Segment Open

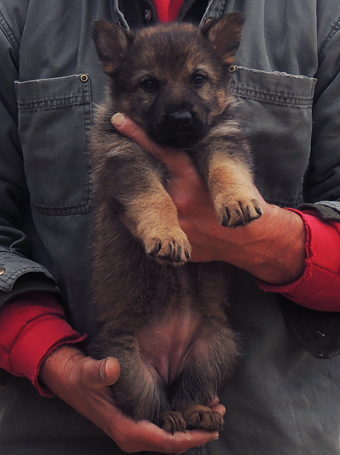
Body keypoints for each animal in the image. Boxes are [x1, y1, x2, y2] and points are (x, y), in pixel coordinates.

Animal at [89, 13, 262, 434]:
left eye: (198, 79)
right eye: (149, 84)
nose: (182, 117)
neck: (177, 146)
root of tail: (167, 363)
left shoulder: (221, 140)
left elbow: (226, 170)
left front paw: (238, 200)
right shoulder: (128, 162)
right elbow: (157, 198)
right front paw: (167, 235)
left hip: (217, 347)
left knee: (191, 388)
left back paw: (194, 411)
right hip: (126, 364)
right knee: (147, 406)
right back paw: (167, 417)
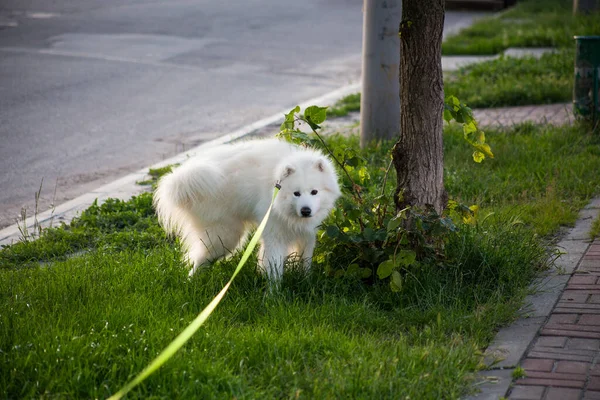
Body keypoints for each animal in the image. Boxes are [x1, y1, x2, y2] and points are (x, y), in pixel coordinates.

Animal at [154, 139, 342, 280]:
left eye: (314, 192)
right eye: (296, 193)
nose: (305, 211)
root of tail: (182, 182)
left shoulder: (307, 235)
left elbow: (305, 262)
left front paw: (305, 280)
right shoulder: (274, 234)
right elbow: (274, 267)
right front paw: (273, 295)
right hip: (224, 236)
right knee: (197, 259)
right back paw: (191, 282)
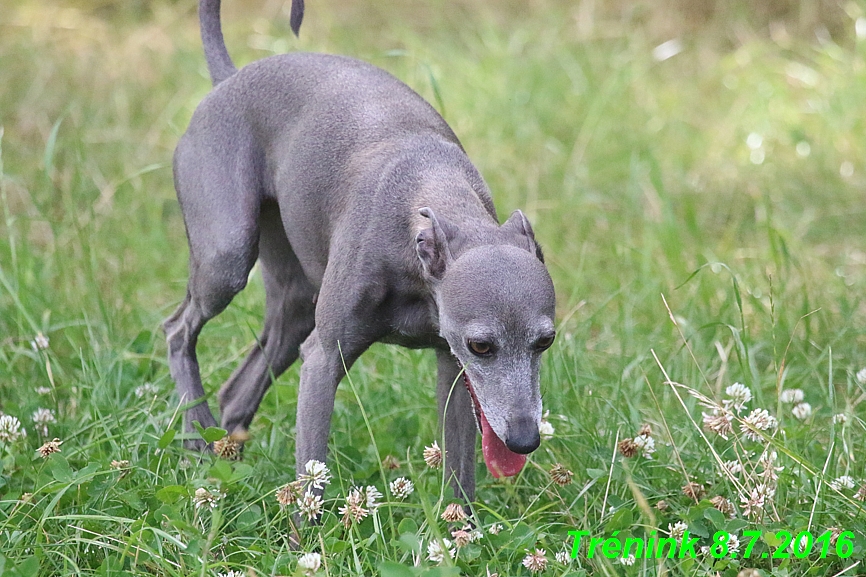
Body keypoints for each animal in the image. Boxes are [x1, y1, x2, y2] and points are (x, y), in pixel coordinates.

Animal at [162, 0, 552, 500]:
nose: (524, 441)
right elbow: (310, 480)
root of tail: (230, 77)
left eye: (545, 341)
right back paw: (196, 433)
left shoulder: (453, 371)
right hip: (225, 258)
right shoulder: (323, 359)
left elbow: (460, 476)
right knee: (178, 330)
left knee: (236, 391)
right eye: (481, 345)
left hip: (295, 306)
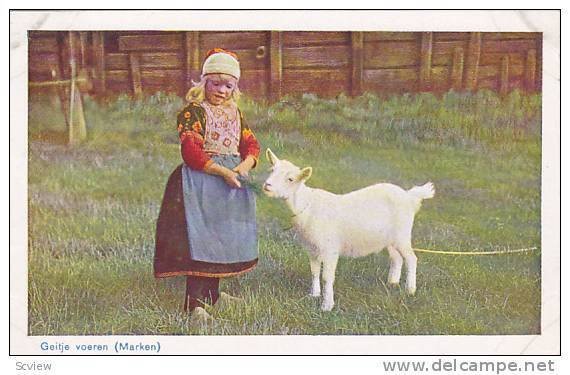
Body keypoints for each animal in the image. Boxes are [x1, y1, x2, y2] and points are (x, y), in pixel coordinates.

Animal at [262, 149, 434, 312]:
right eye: (271, 170)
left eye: (290, 179)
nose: (267, 185)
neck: (308, 206)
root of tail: (409, 196)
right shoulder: (312, 248)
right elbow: (314, 272)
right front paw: (314, 295)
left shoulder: (330, 249)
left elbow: (327, 277)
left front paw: (327, 306)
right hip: (390, 238)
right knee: (396, 258)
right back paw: (392, 283)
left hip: (402, 234)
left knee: (411, 258)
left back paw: (410, 290)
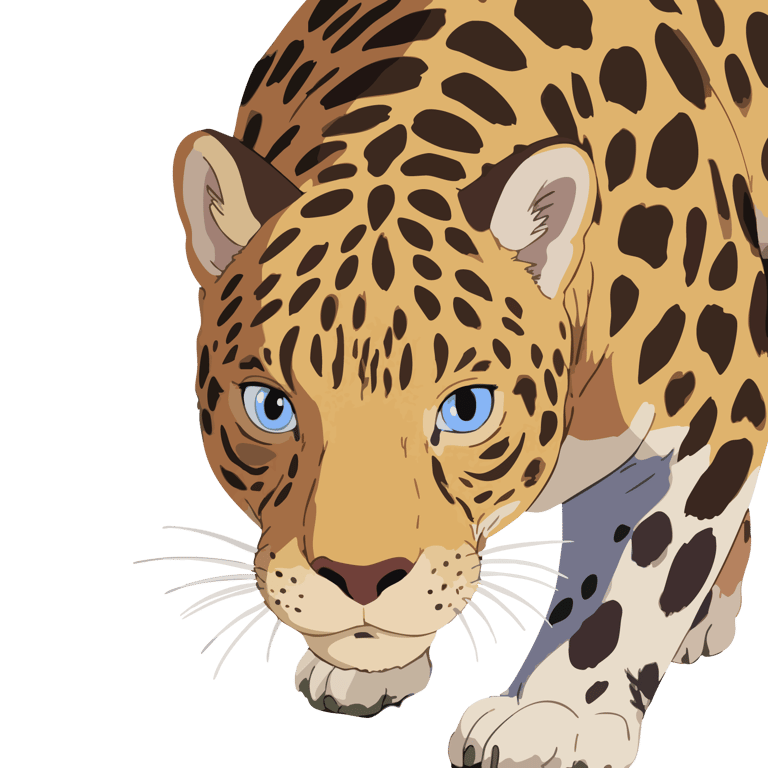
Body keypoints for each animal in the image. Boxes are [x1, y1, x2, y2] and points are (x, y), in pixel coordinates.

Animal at [164, 0, 768, 765]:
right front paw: (366, 668)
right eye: (270, 407)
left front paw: (554, 714)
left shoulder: (709, 416)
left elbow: (634, 575)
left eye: (467, 409)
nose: (360, 578)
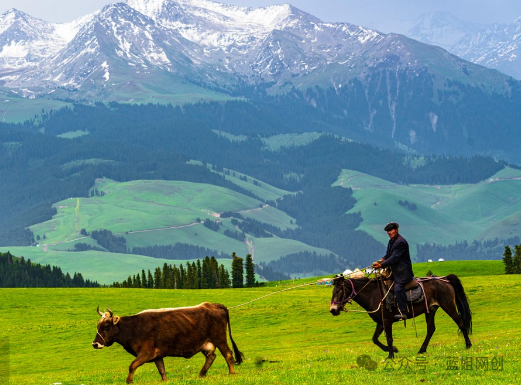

Segment Closed

Your goal:
In your copy, exclude the pictures and repeat each entry above exactly.

Answer to this task:
Body keypoints for each animal in the image. Boxes are [x1, y1, x2, y2] and points are (x, y), in pixel coordinates.

Animal at [89, 13, 262, 434]:
left eye: (198, 79)
right eye: (149, 84)
nose: (182, 117)
neck: (177, 146)
root of tail: (167, 363)
left shoulder: (221, 140)
left elbow: (226, 170)
left front paw: (238, 200)
right shoulder: (128, 162)
right elbow: (157, 198)
right front paw: (167, 235)
left hip: (217, 347)
left knee: (191, 388)
left back paw: (194, 411)
right hip: (126, 364)
right knee: (147, 406)
right back paw: (167, 417)
Body keypoints for each animal in the image. Boxes are [x1, y1, x2, y2] and points are (x, y), in pixel coordinates.

Animal at [154, 139, 342, 280]:
left eye: (314, 192)
right eye: (296, 193)
nose: (305, 211)
root of tail: (182, 182)
left shoulder: (307, 235)
left elbow: (305, 262)
left front paw: (305, 280)
right shoulder: (274, 234)
right elbow: (274, 267)
right front paw: (273, 295)
right hip: (224, 236)
right knee: (197, 259)
right back paw: (191, 282)
Body keypoints for each animal in the image. Boxes are [x1, y1, x2, y2] and points are (x, y), in pixel coordinates.

Animal at [162, 0, 552, 500]:
nose: (524, 441)
right elbow: (310, 480)
root of tail: (230, 77)
left eye: (545, 341)
right back paw: (196, 433)
left shoulder: (453, 371)
right hip: (225, 258)
right shoulder: (323, 359)
left elbow: (460, 476)
right knee: (178, 330)
left knee: (236, 391)
right eye: (481, 345)
left hip: (295, 306)
Body keypoints for each animal in the image. Boxes are [x1, y1, x2, y2] and points are (x, y), in pixel coordinates.

Animal at [262, 149, 434, 312]:
right eye: (271, 170)
left eye: (290, 179)
nose: (267, 185)
neck: (308, 206)
root of tail: (409, 196)
right shoulder: (312, 248)
right elbow: (314, 272)
right front paw: (314, 295)
left shoulder: (330, 249)
left elbow: (327, 277)
left front paw: (327, 306)
right hip: (390, 238)
right knee: (396, 258)
right back paw: (392, 283)
left hip: (402, 234)
left knee: (411, 258)
left back paw: (410, 290)
Body keypoints for each animal in the image. Boxes are [x1, y1, x2, y2] and points are (x, y), in pixel coordinates.

Animal at [164, 0, 768, 765]:
right front paw: (366, 668)
right eye: (270, 407)
left front paw: (554, 714)
left shoulder: (709, 416)
left elbow: (634, 575)
left eye: (467, 409)
nose: (360, 578)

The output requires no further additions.